Time:15:30-17:00, Oct 30th (Thursday, Beijing Time), 2025
Venue:E10-212, Yungu Campus, Westlake University
Host:Hongguang Liu, ITS
Speaker:Frank Ferrari, Professor of theoretical physics and mathematics, Université Libre de Bruxelles (ULB)
Biography:
Prof. Frank Ferrari was educated at the École Normale Supérieure of Paris. He held positions and long-term memberships in various institutions, including the École Normale Supérieure, CNRS, Princeton University, the Institute for Advanced Study in Princeton, the University of Neuchâtel in Switzerland and CERN. He is a professor of theoretical physics and mathematics at the Université Libre de Bruxelles (ULB) since 2004. He is on sabbatical in 2025/2026, spending the fall semester at the Institute for Advanced Study, Tsinghua University. His research covers several aspects of high energy theoretical physics, including quantum field theory, supersymmetric gauge theories, string theory, holography and quantum gravity. In recent years, he has focused on low dimensional quantum gravity models, in particular JT gravity, in relation with holography and SYK models, exploring the frontier with the mathematical fields of enumerative and random geometry, and probability theory.

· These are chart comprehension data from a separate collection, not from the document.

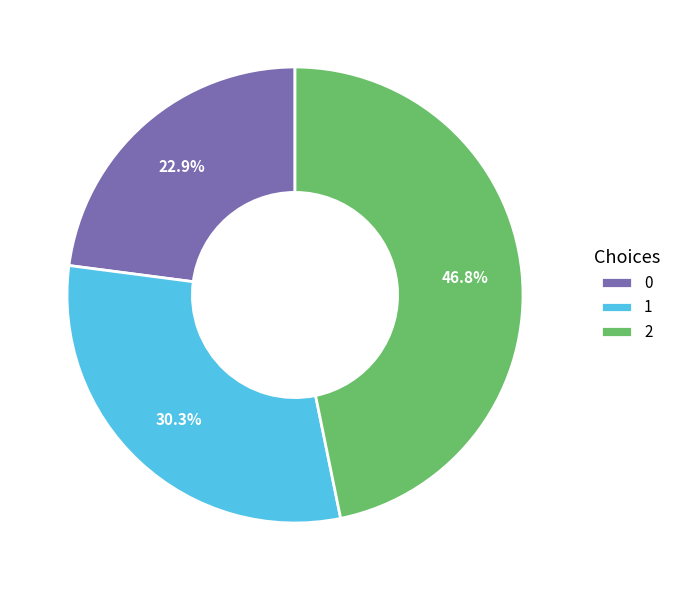

To the nearest percent, what portion does 1 represent?

30%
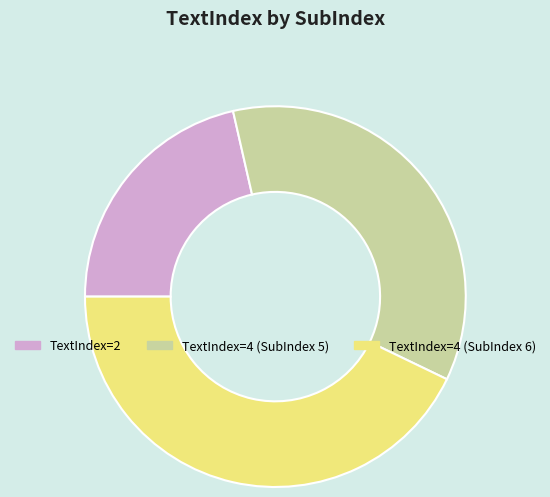

How many segments does this pie chart have?

3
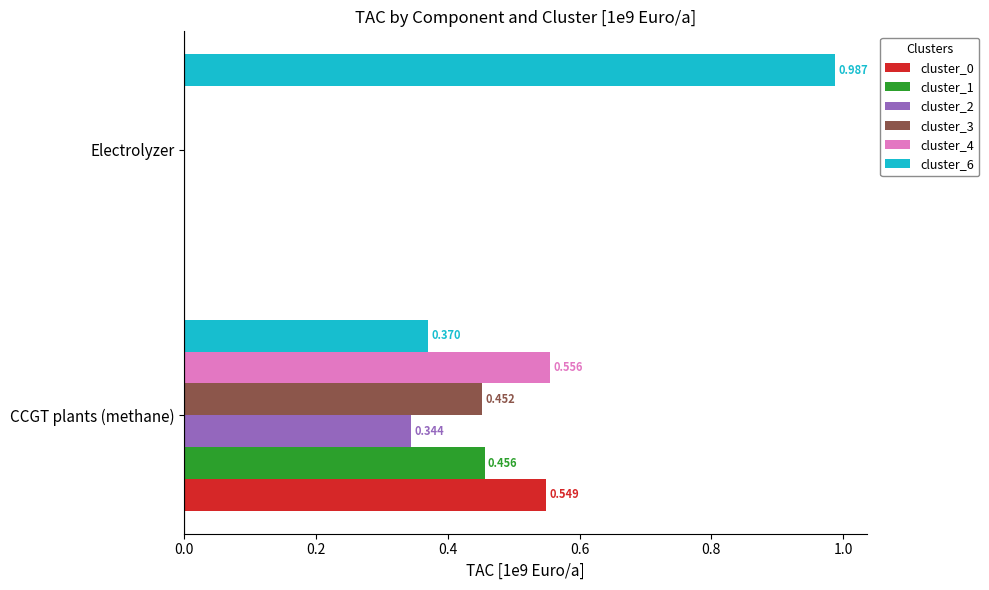

At which label does cluster_4 reach its peak?

CCGT plants (methane)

Title:JT gravity on finite geometry: from finite cut-off holography to emerging time?
Abstract:
I will introduce a new type of boundary condition in JT gravity, that corresponds to studying the theory on finite geometries with a fluctuating boundary. This provides a completely new, microscopic, perspective on the model and opens up several avenues of research, the main points of which I will outline in my talk. In particular, I will describe a discretized formulation of the theory, corresponding to a new combinatorial problem in enumerative geometry, on which progress has been made very recently. I will also describe a purely continuum approach, making an unexpected link with Liouville theory techniques. The picture that emerges provides a novel formulation of the notion of finite cut-off in holography and suggests a model of emerging absolute boundary time.